_TASK STATEMENT_: For every line in the material, output its text exactly and exclude any image it holds.

_THE RECORDS_:
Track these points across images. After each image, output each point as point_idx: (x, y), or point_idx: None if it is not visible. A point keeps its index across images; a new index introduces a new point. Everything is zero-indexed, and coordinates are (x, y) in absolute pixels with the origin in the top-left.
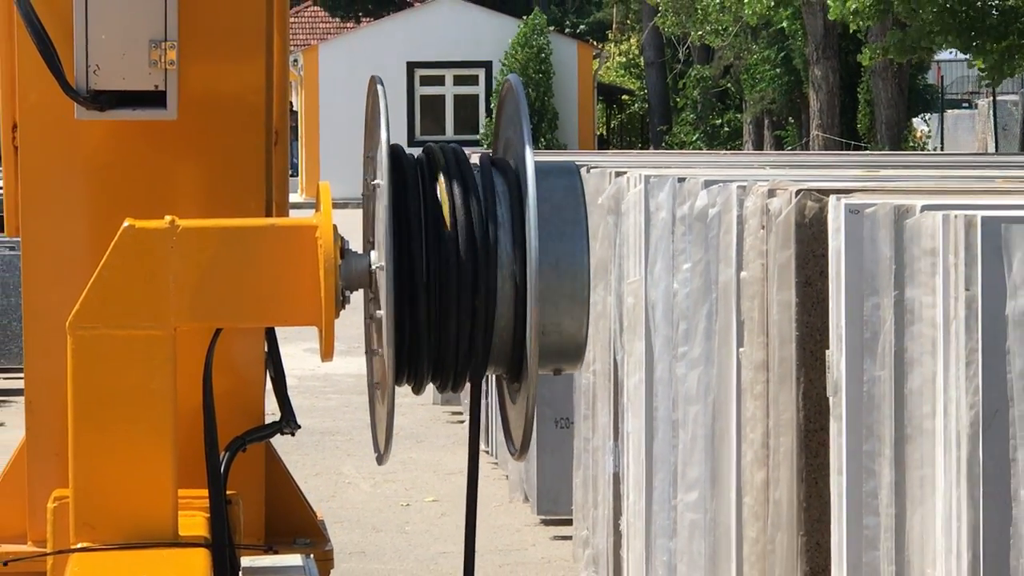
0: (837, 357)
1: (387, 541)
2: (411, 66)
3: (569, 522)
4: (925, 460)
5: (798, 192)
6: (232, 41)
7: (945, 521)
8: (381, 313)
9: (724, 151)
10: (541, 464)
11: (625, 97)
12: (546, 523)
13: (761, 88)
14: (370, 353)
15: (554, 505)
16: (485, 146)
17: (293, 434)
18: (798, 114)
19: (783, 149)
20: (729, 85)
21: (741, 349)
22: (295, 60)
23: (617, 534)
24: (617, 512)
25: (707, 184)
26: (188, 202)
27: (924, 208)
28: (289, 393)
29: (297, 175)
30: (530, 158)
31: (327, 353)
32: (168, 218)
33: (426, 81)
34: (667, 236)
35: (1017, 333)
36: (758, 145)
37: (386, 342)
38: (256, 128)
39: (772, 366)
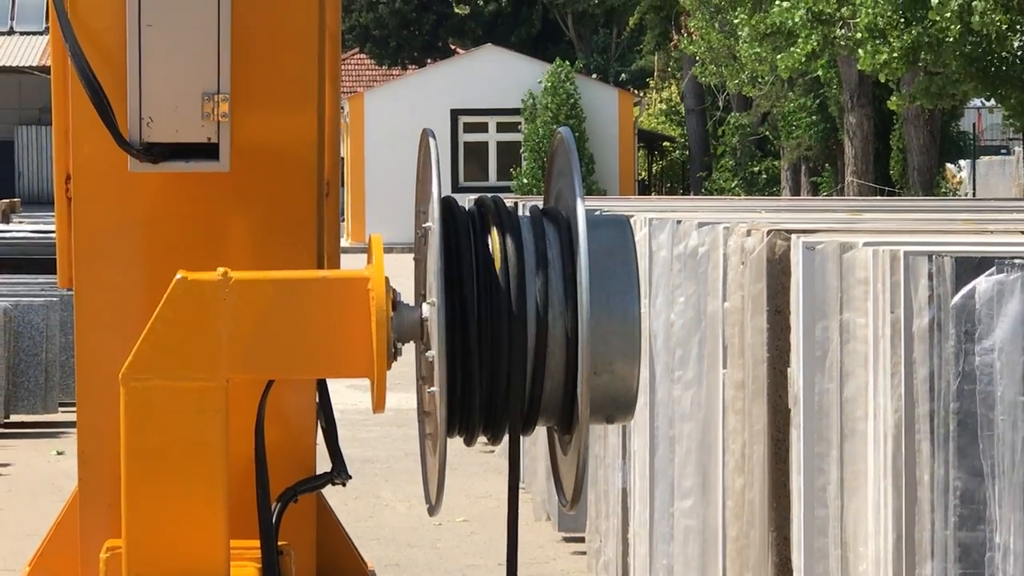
0: (797, 374)
1: (420, 556)
2: (455, 113)
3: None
4: (858, 456)
5: (768, 232)
6: (284, 93)
7: (875, 507)
8: (432, 360)
9: (762, 197)
10: None
11: (666, 144)
12: (567, 540)
13: (797, 135)
14: (422, 406)
15: (574, 523)
16: (517, 192)
17: (344, 484)
18: (834, 160)
19: (818, 195)
20: (767, 132)
21: (724, 370)
22: (341, 107)
23: (625, 543)
24: (625, 524)
25: (700, 225)
26: (240, 254)
27: (865, 244)
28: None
29: (344, 220)
30: (581, 208)
31: (379, 405)
32: (221, 270)
33: (470, 128)
34: (667, 273)
35: (920, 347)
36: (795, 191)
37: (438, 393)
38: (308, 180)
39: (747, 384)
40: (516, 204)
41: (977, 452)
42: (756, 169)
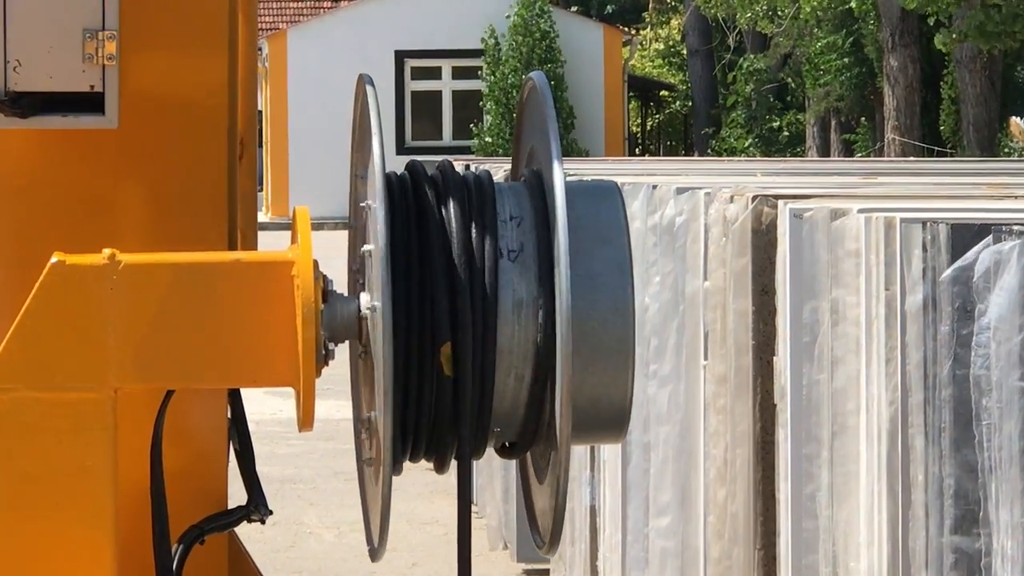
0: (783, 363)
1: None
2: (400, 56)
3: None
4: (849, 456)
5: (754, 198)
6: (186, 30)
7: (867, 514)
8: (374, 366)
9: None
10: (520, 507)
11: (664, 93)
12: (528, 573)
13: (826, 82)
14: (360, 422)
15: (535, 552)
16: (478, 153)
17: (263, 520)
18: (872, 113)
19: (852, 155)
20: (788, 78)
21: (704, 362)
22: (259, 49)
23: (593, 571)
24: (594, 548)
25: (679, 192)
26: (132, 231)
27: (859, 211)
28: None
29: (262, 189)
30: (559, 174)
31: (306, 422)
32: (107, 252)
33: (419, 74)
34: (641, 247)
35: (913, 327)
36: (823, 151)
37: (383, 408)
38: (216, 139)
39: (730, 377)
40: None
41: (972, 446)
42: (775, 124)
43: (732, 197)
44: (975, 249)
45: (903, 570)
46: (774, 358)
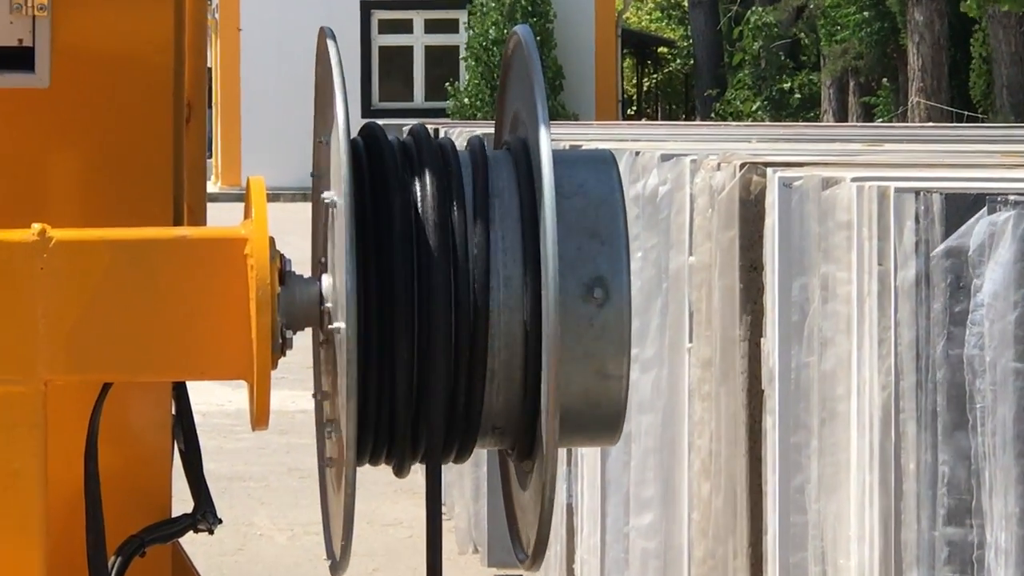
0: (772, 345)
1: None
2: (367, 6)
3: None
4: (839, 445)
5: (743, 165)
6: None
7: (859, 507)
8: (337, 356)
9: (793, 123)
10: (492, 507)
11: (662, 50)
12: None
13: (843, 38)
14: (322, 419)
15: (508, 555)
16: (454, 116)
17: (211, 530)
18: (894, 73)
19: (872, 120)
20: (802, 34)
21: (689, 345)
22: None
23: (570, 574)
24: (571, 550)
25: (663, 159)
26: (65, 204)
27: (853, 180)
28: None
29: (211, 156)
30: (546, 141)
31: (260, 419)
32: (37, 227)
33: (388, 27)
34: None
35: (906, 305)
36: (841, 115)
37: (346, 404)
38: (161, 101)
39: (715, 361)
40: (438, 133)
41: (966, 431)
42: (787, 85)
43: (719, 165)
44: (970, 221)
45: (895, 567)
46: (762, 340)
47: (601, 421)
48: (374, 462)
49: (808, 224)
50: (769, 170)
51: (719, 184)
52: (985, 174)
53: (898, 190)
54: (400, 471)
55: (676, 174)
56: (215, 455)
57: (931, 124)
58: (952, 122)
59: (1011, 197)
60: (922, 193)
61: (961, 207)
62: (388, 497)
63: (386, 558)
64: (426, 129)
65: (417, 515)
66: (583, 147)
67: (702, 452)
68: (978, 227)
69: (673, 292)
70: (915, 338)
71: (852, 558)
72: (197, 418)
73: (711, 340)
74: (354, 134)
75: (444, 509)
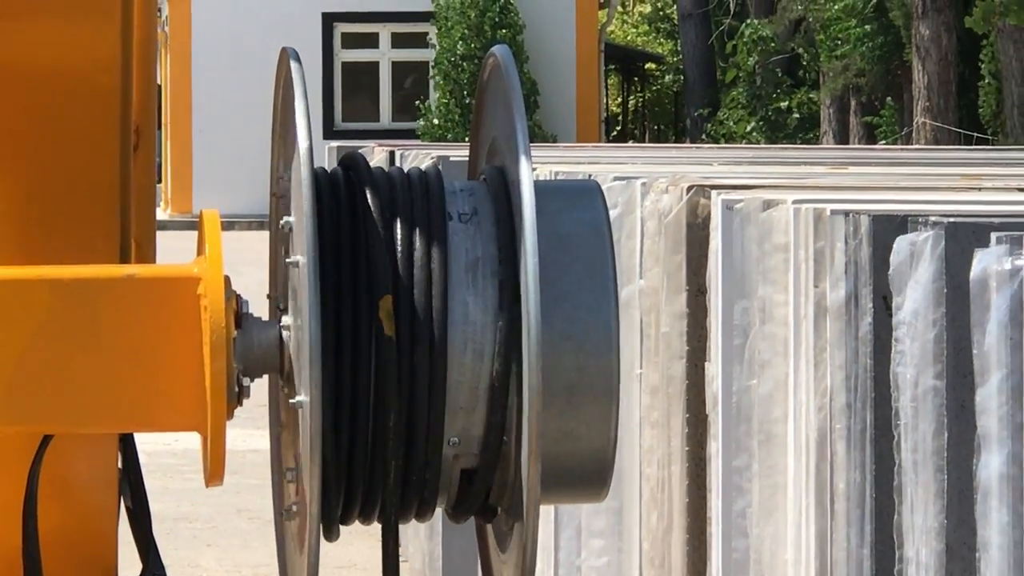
0: (716, 369)
1: None
2: (329, 19)
3: None
4: (777, 468)
5: (690, 188)
6: None
7: (795, 530)
8: (299, 406)
9: (790, 146)
10: (447, 542)
11: (650, 66)
12: None
13: (844, 53)
14: (280, 472)
15: None
16: (424, 138)
17: None
18: (899, 92)
19: (875, 142)
20: (800, 49)
21: (639, 371)
22: (158, 10)
23: None
24: None
25: (615, 180)
26: (1, 239)
27: (794, 202)
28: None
29: (161, 181)
30: (527, 172)
31: (215, 474)
32: None
33: (351, 42)
34: None
35: (836, 325)
36: (842, 137)
37: (308, 457)
38: (107, 125)
39: (663, 387)
40: (392, 156)
41: (890, 448)
42: (783, 104)
43: (667, 188)
44: (895, 241)
45: None
46: (706, 364)
47: (586, 475)
48: (345, 517)
49: (749, 246)
50: (714, 192)
51: (667, 207)
52: (927, 196)
53: (834, 212)
54: (403, 520)
55: (627, 197)
56: (161, 495)
57: (929, 147)
58: (960, 144)
59: (931, 218)
60: (851, 215)
61: (888, 228)
62: (342, 539)
63: None
64: (395, 173)
65: (370, 557)
66: (537, 171)
67: (651, 480)
68: (899, 247)
69: (624, 318)
70: (845, 359)
71: None
72: (143, 458)
73: (659, 365)
74: (318, 158)
75: (400, 549)
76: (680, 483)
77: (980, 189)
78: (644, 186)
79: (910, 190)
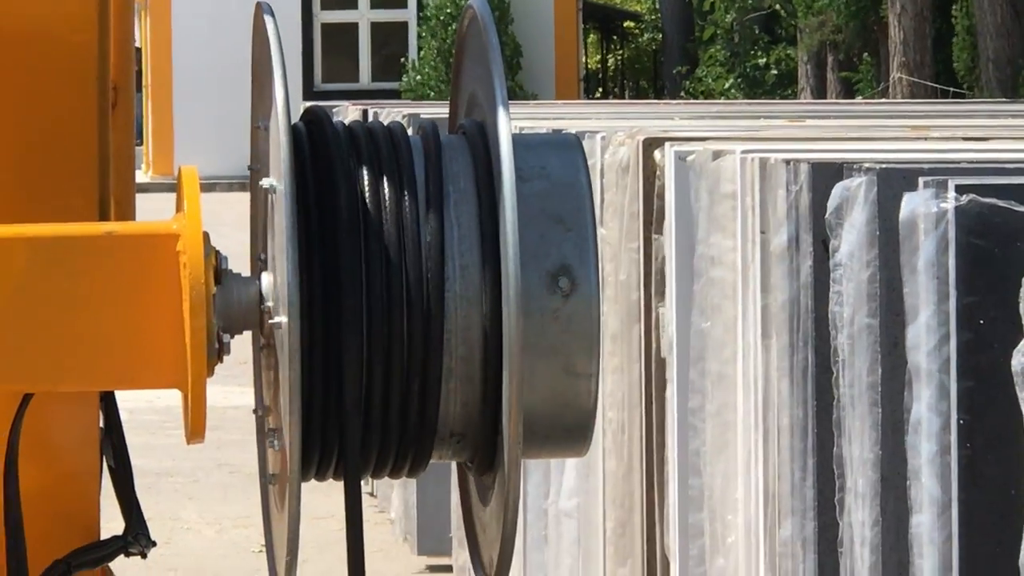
0: (670, 315)
1: None
2: None
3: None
4: (728, 406)
5: (644, 141)
6: None
7: (744, 466)
8: (280, 362)
9: (769, 101)
10: (422, 494)
11: (629, 24)
12: (432, 569)
13: (821, 8)
14: (263, 428)
15: (438, 544)
16: (407, 97)
17: (144, 554)
18: (875, 47)
19: (853, 97)
20: (777, 5)
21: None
22: None
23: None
24: None
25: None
26: None
27: (743, 153)
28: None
29: (141, 143)
30: (506, 125)
31: (195, 431)
32: None
33: (330, 3)
34: None
35: (779, 269)
36: (819, 92)
37: (288, 415)
38: (84, 84)
39: (622, 334)
40: (375, 117)
41: (829, 385)
42: (761, 61)
43: (624, 141)
44: (832, 188)
45: (777, 519)
46: (661, 309)
47: (569, 426)
48: (320, 477)
49: (700, 195)
50: (667, 144)
51: (624, 160)
52: (870, 146)
53: (775, 161)
54: (377, 475)
55: (588, 151)
56: (143, 451)
57: (900, 101)
58: (937, 98)
59: (865, 165)
60: (792, 163)
61: (826, 175)
62: (321, 491)
63: (316, 550)
64: (377, 126)
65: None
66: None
67: (613, 423)
68: (835, 192)
69: None
70: (787, 300)
71: (739, 514)
72: (124, 415)
73: (618, 313)
74: (295, 119)
75: (379, 501)
76: (640, 427)
77: (927, 139)
78: (604, 140)
79: (856, 140)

_SOLUTION TO THIS PROBLEM_:
Track these points across images. After each image, output each point as point_idx: (x, y), or point_idx: None if it is not visible. A point keeps its index across images; a new index introduces a new point. Everything is zero-indexed, and coordinates are (x, y) in absolute pixels with the origin in the top-left.
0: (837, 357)
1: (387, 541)
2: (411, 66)
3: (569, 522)
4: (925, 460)
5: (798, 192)
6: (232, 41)
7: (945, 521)
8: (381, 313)
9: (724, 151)
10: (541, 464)
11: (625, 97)
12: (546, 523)
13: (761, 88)
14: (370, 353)
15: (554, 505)
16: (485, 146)
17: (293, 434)
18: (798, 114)
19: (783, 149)
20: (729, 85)
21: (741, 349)
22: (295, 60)
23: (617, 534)
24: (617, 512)
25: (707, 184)
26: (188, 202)
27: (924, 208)
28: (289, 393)
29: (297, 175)
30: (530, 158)
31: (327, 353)
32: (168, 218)
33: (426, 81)
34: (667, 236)
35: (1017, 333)
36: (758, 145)
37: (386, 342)
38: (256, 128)
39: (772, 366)
0: (797, 374)
1: (420, 556)
2: (455, 113)
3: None
4: (858, 456)
5: (768, 232)
6: (284, 93)
7: (875, 507)
8: (432, 360)
9: (762, 197)
10: None
11: (666, 144)
12: (567, 540)
13: (797, 135)
14: (422, 406)
15: (574, 523)
16: (517, 192)
17: (344, 484)
18: (834, 160)
19: (818, 195)
20: (767, 132)
21: (724, 370)
22: (341, 107)
23: (625, 543)
24: (625, 524)
25: (700, 225)
26: (240, 254)
27: (865, 244)
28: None
29: (344, 220)
30: (581, 208)
31: (379, 405)
32: (221, 270)
33: (470, 128)
34: (667, 273)
35: (920, 347)
36: (795, 191)
37: (438, 393)
38: (308, 180)
39: (747, 384)
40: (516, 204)
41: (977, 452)
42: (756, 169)
0: (783, 363)
1: None
2: (400, 56)
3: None
4: (849, 456)
5: (754, 198)
6: (186, 30)
7: (867, 514)
8: (374, 366)
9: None
10: (520, 507)
11: (664, 93)
12: (528, 573)
13: (826, 82)
14: (360, 422)
15: (535, 552)
16: (478, 153)
17: (263, 520)
18: (872, 113)
19: (852, 155)
20: (788, 78)
21: (704, 362)
22: (259, 49)
23: (593, 571)
24: (594, 548)
25: (679, 192)
26: (132, 231)
27: (859, 211)
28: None
29: (262, 189)
30: (559, 174)
31: (306, 422)
32: (107, 252)
33: (419, 74)
34: (641, 247)
35: (913, 327)
36: (823, 151)
37: (383, 408)
38: (216, 139)
39: (730, 377)
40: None
41: (972, 446)
42: (775, 124)
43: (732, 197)
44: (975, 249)
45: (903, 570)
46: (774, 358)
0: (772, 345)
1: None
2: (367, 6)
3: None
4: (839, 445)
5: (743, 165)
6: None
7: (859, 507)
8: (337, 356)
9: (793, 123)
10: (492, 507)
11: (662, 50)
12: None
13: (843, 38)
14: (322, 419)
15: (508, 555)
16: (454, 116)
17: (211, 530)
18: (894, 73)
19: (872, 120)
20: (802, 34)
21: (689, 345)
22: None
23: (570, 574)
24: (571, 550)
25: (663, 159)
26: (65, 204)
27: (853, 180)
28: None
29: (211, 156)
30: (546, 141)
31: (260, 419)
32: (37, 227)
33: (388, 27)
34: None
35: (906, 305)
36: (841, 115)
37: (346, 404)
38: (161, 101)
39: (715, 361)
40: (438, 133)
41: (966, 431)
42: (787, 85)
43: (719, 165)
44: (970, 221)
45: (895, 567)
46: (762, 340)
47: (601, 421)
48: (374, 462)
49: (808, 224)
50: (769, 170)
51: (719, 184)
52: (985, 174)
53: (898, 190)
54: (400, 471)
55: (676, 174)
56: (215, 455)
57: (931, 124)
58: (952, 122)
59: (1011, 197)
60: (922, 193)
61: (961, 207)
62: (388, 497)
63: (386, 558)
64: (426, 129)
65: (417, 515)
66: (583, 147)
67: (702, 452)
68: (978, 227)
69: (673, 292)
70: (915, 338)
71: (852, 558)
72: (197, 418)
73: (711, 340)
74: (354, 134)
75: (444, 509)
0: (716, 369)
1: None
2: (329, 19)
3: None
4: (777, 468)
5: (690, 188)
6: None
7: (795, 530)
8: (299, 406)
9: (790, 146)
10: (447, 542)
11: (650, 66)
12: None
13: (844, 53)
14: (280, 472)
15: None
16: (424, 138)
17: None
18: (899, 92)
19: (875, 142)
20: (800, 49)
21: (639, 371)
22: (158, 10)
23: None
24: None
25: (615, 180)
26: (1, 239)
27: (794, 202)
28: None
29: (161, 181)
30: (527, 172)
31: (215, 474)
32: None
33: (351, 42)
34: None
35: (836, 325)
36: (842, 137)
37: (308, 457)
38: (107, 125)
39: (663, 387)
40: (392, 156)
41: (890, 448)
42: (783, 104)
43: (667, 188)
44: (895, 241)
45: None
46: (706, 364)
47: (586, 475)
48: (345, 517)
49: (749, 246)
50: (714, 192)
51: (667, 207)
52: (927, 196)
53: (834, 212)
54: (403, 520)
55: (627, 197)
56: (161, 495)
57: (929, 147)
58: (960, 144)
59: (931, 218)
60: (851, 215)
61: (888, 228)
62: (342, 539)
63: None
64: (395, 173)
65: (370, 557)
66: (537, 171)
67: (651, 480)
68: (899, 247)
69: (624, 318)
70: (845, 359)
71: None
72: (143, 458)
73: (659, 365)
74: (318, 158)
75: (400, 549)
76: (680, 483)
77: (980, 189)
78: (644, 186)
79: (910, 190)
0: (670, 315)
1: None
2: None
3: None
4: (728, 406)
5: (644, 141)
6: None
7: (744, 466)
8: (280, 362)
9: (769, 101)
10: (422, 494)
11: (629, 24)
12: (432, 569)
13: (821, 8)
14: (263, 428)
15: (438, 544)
16: (407, 97)
17: (144, 554)
18: (875, 47)
19: (853, 97)
20: (777, 5)
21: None
22: None
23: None
24: None
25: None
26: None
27: (743, 153)
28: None
29: (141, 143)
30: (506, 125)
31: (195, 431)
32: None
33: (330, 3)
34: None
35: (779, 269)
36: (819, 92)
37: (288, 415)
38: (84, 84)
39: (622, 334)
40: (375, 117)
41: (829, 385)
42: (761, 61)
43: (624, 141)
44: (832, 188)
45: (777, 519)
46: (661, 309)
47: (569, 426)
48: (320, 477)
49: (700, 195)
50: (667, 144)
51: (624, 160)
52: (870, 146)
53: (775, 161)
54: (377, 475)
55: (588, 151)
56: (143, 451)
57: (900, 101)
58: (937, 98)
59: (865, 165)
60: (792, 163)
61: (826, 175)
62: (321, 491)
63: (316, 550)
64: (377, 126)
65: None
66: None
67: (613, 423)
68: (835, 192)
69: None
70: (787, 300)
71: (739, 514)
72: (124, 415)
73: (618, 313)
74: (295, 119)
75: (379, 501)
76: (640, 427)
77: (927, 139)
78: (604, 140)
79: (856, 140)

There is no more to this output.